SELECTED EXTRACT:
+++
# MAs: HELP ME!  I need advice on applying mascara to other people



## perpetuallycute (Oct 22, 2005)

I need some serious pointers on applying mascara to other people.  
I suck at it!  which I learned at a really bad time (during my demo today - but it turned out fine because she still wants me to do her bridal makeup)
She has very thin sparse lashes which made it even harder.

any pointers that you could give would be very appreciated!

thanks!
mia


----------



## ruby_soho (Oct 22, 2005)

I'm not an MA, but whenever I see MA's applying mascara they always place their thumb on the eyelid and gently pull it upwards, so that the wand when applying is farthed from the eyeball (if that makes sense). Also the see-saw motion while applying mascara helps seperate the lashes. Hope this helps, I'm just an aspiring MA...


----------



## ChrisKsAngel (Oct 22, 2005)

I am bad at this too! I sometimes do my sister's makeup and everytime I do she blinks really bad when I apply her mascara. She says she it bothers her to have things coming at her eye. However, the only thing I fold that helps is to tell her to pick a point to look at and focus on. Then I use my thumb like ruby_soho mentions. It works!


----------



## iluvtinkerbell23 (Oct 23, 2005)

the MAs that help me always tell me to look down or up and then wiggle the wand according to where i'm looking.


----------



## Sushi_Flower (Oct 23, 2005)

Doesn't it spoil the eye makeup by putting the thumb on the eyelid to pull it up? I know it can be done without spoiling it as i've seen it being done but i don't know how they do it..maybe eye makeup doesn't get spoilt as easily as i think? I haven't tried it afterall.


----------



## user3 (Oct 23, 2005)

I always have them look down and tell them to blink and then I wiggle it up their lashes as they blink. I rest my thumb under their eye closer to the cheeks. To get the top of the lashes I have them look down and I wiggle the wand just on the tips of the lashes. To get the bottom is tricky. I have them look up and wiggle the want across the lashes.


----------



## caffn8me (Oct 24, 2005)

A few things worth mentioning;

Mascara has a short life once it has been opened and you should throw out mascara that has been open for more than six months.

Unless you are using the customer's own mascara you must use a disposable mascara wand and only insert it into the tube once.  If you need more mascara use a second new wand.  This helps to prevent contamination of the product and possible transfer of infection between different people.
+++
EXCERPTED DATA:

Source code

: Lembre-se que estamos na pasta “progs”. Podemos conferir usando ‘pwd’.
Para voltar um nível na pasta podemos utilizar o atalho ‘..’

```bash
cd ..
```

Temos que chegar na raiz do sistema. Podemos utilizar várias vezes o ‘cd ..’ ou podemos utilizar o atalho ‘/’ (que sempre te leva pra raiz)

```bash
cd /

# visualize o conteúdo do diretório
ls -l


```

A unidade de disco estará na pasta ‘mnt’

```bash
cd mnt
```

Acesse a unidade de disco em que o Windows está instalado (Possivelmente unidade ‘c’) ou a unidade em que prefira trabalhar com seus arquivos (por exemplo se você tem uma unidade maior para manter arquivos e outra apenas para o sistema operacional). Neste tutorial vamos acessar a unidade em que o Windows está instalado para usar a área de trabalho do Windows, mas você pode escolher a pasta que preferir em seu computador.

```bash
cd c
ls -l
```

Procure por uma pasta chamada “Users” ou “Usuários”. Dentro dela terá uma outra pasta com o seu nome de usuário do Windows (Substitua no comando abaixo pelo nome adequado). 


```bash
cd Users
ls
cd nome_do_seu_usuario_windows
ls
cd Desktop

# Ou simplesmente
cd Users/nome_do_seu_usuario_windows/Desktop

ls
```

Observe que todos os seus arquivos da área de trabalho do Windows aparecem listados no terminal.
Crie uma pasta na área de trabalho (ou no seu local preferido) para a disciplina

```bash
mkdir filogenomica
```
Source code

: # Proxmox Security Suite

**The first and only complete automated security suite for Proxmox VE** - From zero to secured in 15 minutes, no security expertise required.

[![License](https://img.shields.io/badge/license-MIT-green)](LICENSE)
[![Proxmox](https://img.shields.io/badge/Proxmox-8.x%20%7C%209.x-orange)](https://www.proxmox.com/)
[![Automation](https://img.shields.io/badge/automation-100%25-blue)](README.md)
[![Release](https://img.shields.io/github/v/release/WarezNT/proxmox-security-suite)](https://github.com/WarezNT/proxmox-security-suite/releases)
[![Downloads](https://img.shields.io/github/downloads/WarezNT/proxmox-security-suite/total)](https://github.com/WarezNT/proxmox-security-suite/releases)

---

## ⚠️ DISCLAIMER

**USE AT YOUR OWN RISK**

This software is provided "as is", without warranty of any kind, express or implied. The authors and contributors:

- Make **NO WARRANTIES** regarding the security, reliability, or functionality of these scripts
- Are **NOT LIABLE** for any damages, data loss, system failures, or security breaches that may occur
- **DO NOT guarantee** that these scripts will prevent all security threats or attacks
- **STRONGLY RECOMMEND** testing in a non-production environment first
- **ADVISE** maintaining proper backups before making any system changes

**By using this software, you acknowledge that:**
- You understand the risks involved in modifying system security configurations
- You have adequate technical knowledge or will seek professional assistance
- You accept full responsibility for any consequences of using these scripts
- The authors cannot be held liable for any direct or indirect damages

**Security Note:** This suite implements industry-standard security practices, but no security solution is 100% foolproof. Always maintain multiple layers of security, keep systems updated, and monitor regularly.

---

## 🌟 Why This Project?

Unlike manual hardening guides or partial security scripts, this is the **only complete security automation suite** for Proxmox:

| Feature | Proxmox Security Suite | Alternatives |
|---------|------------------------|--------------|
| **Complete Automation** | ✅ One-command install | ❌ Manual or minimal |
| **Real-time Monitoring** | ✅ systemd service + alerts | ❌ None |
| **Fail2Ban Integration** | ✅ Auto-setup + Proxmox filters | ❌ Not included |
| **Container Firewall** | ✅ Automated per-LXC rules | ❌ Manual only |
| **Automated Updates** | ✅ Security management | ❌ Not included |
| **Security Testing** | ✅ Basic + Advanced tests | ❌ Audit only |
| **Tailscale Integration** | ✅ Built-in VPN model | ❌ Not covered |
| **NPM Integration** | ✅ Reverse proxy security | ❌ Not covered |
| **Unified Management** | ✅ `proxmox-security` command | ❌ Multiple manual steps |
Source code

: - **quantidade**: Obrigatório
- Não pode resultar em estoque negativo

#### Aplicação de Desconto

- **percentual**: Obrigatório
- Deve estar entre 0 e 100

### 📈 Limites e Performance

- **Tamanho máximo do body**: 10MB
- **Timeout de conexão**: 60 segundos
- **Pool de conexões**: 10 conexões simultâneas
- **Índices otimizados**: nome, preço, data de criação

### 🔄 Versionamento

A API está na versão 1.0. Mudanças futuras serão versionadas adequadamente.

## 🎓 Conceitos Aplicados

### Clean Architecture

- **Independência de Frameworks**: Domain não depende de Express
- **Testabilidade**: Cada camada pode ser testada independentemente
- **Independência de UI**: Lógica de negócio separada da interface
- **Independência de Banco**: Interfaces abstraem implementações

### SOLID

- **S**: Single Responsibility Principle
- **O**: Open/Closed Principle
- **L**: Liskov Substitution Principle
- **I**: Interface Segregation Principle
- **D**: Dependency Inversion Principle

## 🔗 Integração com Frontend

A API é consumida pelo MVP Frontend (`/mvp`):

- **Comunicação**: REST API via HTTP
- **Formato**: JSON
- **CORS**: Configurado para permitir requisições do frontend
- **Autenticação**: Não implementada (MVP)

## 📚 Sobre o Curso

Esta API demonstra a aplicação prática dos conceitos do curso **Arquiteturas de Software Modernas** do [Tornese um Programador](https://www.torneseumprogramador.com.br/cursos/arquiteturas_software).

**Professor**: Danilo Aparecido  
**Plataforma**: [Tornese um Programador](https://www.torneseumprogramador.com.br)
+++
REQUIREMENT A:
Using the forum thread on applying mascara to others, mark each statement yes or no. Back each answer with the deciding words of the thread, quoted exactly.
(i) The client from the first poster's demo still wants the poster to do her bridal makeup.
(ii) ruby_soho says she works as a makeup artist.
(iii) caffn8me advises throwing out opened mascara after one year.
REQUIREMENT B:
Carry the forum thread on applying mascara to others forward from its final sentence.
The material above comes from a different source than the forum thread on applying mascara to others.

REPLY A:
(i) Yes: "she still wants me to do her bridal makeup"
(ii) No: "I'm not an MA"
(iii) No: "throw out mascara that has been open for more than six months"

REPLY B:
Consider curling the lashes before you apply mascara.  It helps to make the lashes more noticeable.

As you withdraw the wand from the tube, as the start of the brush reaches the neck, bend the handle of the wand at an angle.  This sounds strange but it means that instead of holding the wand out to the side of their eyes you can hold your arm in a more natural position in front of the face and get more control.

As people have said, move the wand from side to side as you move from the lash line to the end of the lashes.  This ensures that product gets coated onto both sides of each lash as well as helping to separate them.

To get mascara right to the roots on top of the lashes you can use a small brush to paint the lash line.

If your model blinks too much whenever you get near their eye with a mascara wand it may be better to let them apply their own mascara.

If they do blink and you end up with mascara on the lids where you don't want it, don't panic but simply use a cotton bud dipped in eye makeup remover and remove the offending blob.  You may have to touch up eye shadow again afterwards but it's not a disaster.

If your model has very sparse lashes consider using false lashes and apply mascara to these before you glue them on.


----------



## ChrisKsAngel (Oct 25, 2005)

Wow Caffn8me...

Those are some great tips! And I agree, Q-tips are possibly the best makeup tool ever created. They are perfect for little slip-ups


----------



## Juneplum (Oct 25, 2005)

moving to recs mia =)


----------



## sunwater83 (Oct 26, 2005)

There are a few different techniques that you can try out.  Personally, I don't like using disposable wands.  Instead, I choose to use a mascara fan brush, from any art store or Cinema Secrets.  I load it up with mascara and then I can paint directly onto the lashes.  I like this more than the wand because I can get great detail and precision in the mascara application.  I can also apply the mascara with the model's eyes closed with the brush, which is a little harder to do with the wand.

Another option with the wand, is to have the model focus on your shoulder when you're applying the mascara.  So if you're applying mascara on the right eye, the model should be focusing on your left shoulder and vice versa.  This way the model's eye is lowered a bit and he/she won't be as fidgety because they're focusing on something.


----------



## glittergoddess27 (Oct 27, 2005)

In addition to Caffn8me's comments,.. remember not to "pump" your mascara wands instead twist them to get more mascara on the implement. Pumping the wand will work air into the mascara and will increase the bacteria and shorten the life of your mascara.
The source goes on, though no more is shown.